South Sudan refugees:

* Uganda: 373,626 - more than a third of these have arrived since July; 20,000 over last week. New arrivals report fighting in south, attacks on civilians by armed groups, who loot, sexually assault women and girls and recruit boys
* Ethiopia: 292,000 - 11,000 crossed into Gambella over the past week. New arrivals are from the Nuer group, including 500 children travelling alone, fearing renewed conflict after seeing troop movements
* Sudan: 247,317 - 1,800 arriving each month in White Nile state, floods preventing others
Kenya: 90,000 - 300 a week fleeing insecurity, economic instability and drought
* DR Congo: 40,000 - current influx to Ituri province.
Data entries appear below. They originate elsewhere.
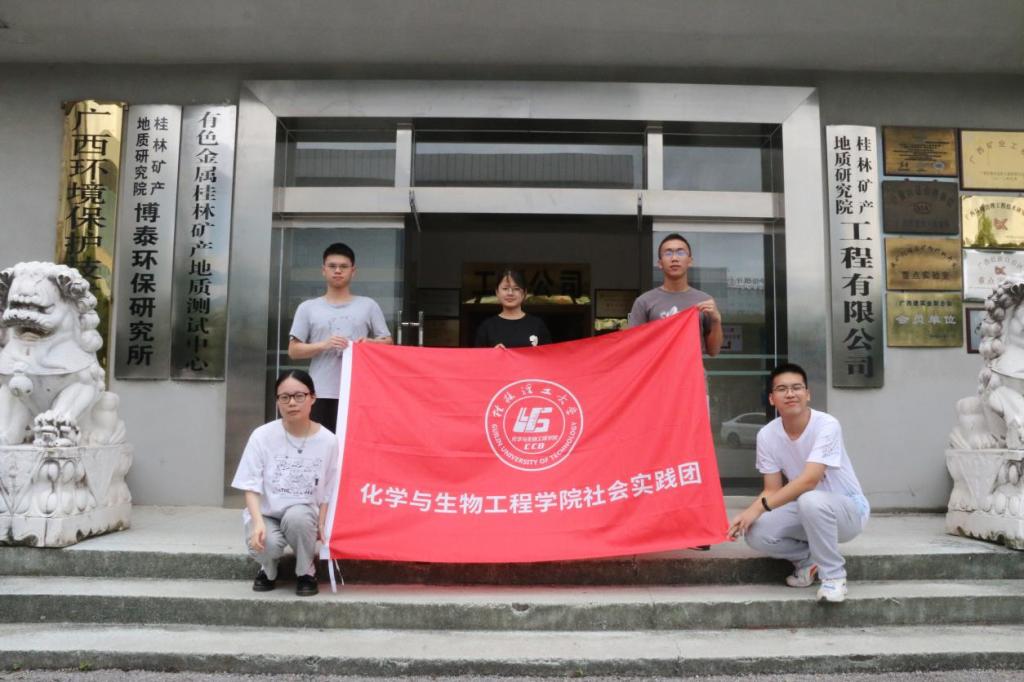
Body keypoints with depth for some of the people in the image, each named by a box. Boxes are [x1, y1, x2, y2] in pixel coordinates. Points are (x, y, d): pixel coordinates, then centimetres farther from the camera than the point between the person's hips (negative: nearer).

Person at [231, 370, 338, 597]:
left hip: (304, 513, 0)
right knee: (267, 544, -32)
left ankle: (306, 573, -5)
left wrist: (321, 524, -14)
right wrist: (258, 522, -25)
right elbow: (251, 486, -9)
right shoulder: (262, 436, -9)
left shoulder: (327, 441, -6)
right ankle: (268, 570, 9)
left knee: (297, 516, -35)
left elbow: (327, 492, 1)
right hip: (266, 513, 0)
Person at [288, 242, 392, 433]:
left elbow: (388, 343, 11)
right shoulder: (307, 308, 9)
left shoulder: (368, 306, 10)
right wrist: (323, 345, -11)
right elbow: (293, 350, 6)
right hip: (320, 393, 0)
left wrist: (370, 343, -11)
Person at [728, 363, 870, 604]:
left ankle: (833, 574, -15)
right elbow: (773, 491, -6)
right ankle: (808, 558, 9)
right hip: (806, 511, 5)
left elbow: (809, 480, -33)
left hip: (848, 509, -4)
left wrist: (759, 506, -37)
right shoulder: (767, 435, -9)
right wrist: (748, 514, -27)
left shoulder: (826, 425, -24)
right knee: (756, 533, -22)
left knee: (811, 500, -39)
Many of the refugees arriving in Uganda, which hosts the most South Sudanese, are "exhausted after days walking in the bush and going without food or water. Many children have lost one or both of their parents", the UNHCR says. A fall-out between President Salva Kiir and former Vice-President Machar - the most powerful members of their respective Dinka and Nuer ethnic groups - led to the civil war which erupted in December 2013. They only agreed to settle their differences under intense international pressure, signing a peace deal in August 2015 - and Mr Machar returned to Juba as vice-president in a unity government in April. But battles then broke out between his bodyguards and presidential guards three months later, prompting him to flee.

Another member of his party has been appointed as vice-president, a move Mr Machar does not recognise. Earlier this week, a report funded by George Clooney accused both Mr Kiir and Mr Machar, as well as their officials, of personally profiting from the war. Both men have denied the allegations. The UN wants to deploy a 4,000-strong regional protection force for Juba which would have a more robust mandate than the 12,000 UN soldiers already in the country, however the mandate and size of the force still have to be agreed.